What is needed: Find the lines of the listing that contain the string "Adenocarcinoma", and return them.

Stored data:
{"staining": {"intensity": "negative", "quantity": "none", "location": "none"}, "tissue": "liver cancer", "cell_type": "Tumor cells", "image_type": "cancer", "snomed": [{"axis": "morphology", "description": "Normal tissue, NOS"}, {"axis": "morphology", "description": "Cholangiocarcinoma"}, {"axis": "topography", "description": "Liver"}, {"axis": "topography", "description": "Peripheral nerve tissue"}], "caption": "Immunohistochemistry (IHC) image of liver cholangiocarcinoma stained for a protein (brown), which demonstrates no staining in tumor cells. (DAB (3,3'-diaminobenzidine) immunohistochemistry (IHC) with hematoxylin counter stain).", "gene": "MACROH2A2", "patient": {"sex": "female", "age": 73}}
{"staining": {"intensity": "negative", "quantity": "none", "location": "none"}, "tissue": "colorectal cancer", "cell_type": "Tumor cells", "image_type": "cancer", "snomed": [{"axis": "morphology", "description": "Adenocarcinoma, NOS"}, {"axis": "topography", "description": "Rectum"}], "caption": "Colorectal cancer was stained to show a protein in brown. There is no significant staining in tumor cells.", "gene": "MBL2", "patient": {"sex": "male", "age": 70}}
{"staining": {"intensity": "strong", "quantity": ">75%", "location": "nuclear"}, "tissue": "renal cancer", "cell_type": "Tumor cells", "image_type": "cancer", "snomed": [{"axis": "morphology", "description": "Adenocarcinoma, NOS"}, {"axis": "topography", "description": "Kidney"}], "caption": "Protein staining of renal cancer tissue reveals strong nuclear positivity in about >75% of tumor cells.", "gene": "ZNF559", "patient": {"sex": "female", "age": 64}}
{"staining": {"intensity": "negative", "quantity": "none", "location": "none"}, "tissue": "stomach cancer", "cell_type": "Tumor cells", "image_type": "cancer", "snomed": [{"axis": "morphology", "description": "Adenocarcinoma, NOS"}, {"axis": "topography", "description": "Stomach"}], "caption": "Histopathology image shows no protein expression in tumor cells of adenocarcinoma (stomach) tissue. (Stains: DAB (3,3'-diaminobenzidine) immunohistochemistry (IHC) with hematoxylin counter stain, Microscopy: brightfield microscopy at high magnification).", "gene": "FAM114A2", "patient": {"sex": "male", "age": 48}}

Response:
{"staining": {"intensity": "negative", "quantity": "none", "location": "none"}, "tissue": "colorectal cancer", "cell_type": "Tumor cells", "image_type": "cancer", "snomed": [{"axis": "morphology", "description": "Adenocarcinoma, NOS"}, {"axis": "topography", "description": "Rectum"}], "caption": "Colorectal cancer was stained to show a protein in brown. There is no significant staining in tumor cells.", "gene": "MBL2", "patient": {"sex": "male", "age": 70}}
{"staining": {"intensity": "strong", "quantity": ">75%", "location": "nuclear"}, "tissue": "renal cancer", "cell_type": "Tumor cells", "image_type": "cancer", "snomed": [{"axis": "morphology", "description": "Adenocarcinoma, NOS"}, {"axis": "topography", "description": "Kidney"}], "caption": "Protein staining of renal cancer tissue reveals strong nuclear positivity in about >75% of tumor cells.", "gene": "ZNF559", "patient": {"sex": "female", "age": 64}}
{"staining": {"intensity": "negative", "quantity": "none", "location": "none"}, "tissue": "stomach cancer", "cell_type": "Tumor cells", "image_type": "cancer", "snomed": [{"axis": "morphology", "description": "Adenocarcinoma, NOS"}, {"axis": "topography", "description": "Stomach"}], "caption": "Histopathology image shows no protein expression in tumor cells of adenocarcinoma (stomach) tissue. (Stains: DAB (3,3'-diaminobenzidine) immunohistochemistry (IHC) with hematoxylin counter stain, Microscopy: brightfield microscopy at high magnification).", "gene": "FAM114A2", "patient": {"sex": "male", "age": 48}}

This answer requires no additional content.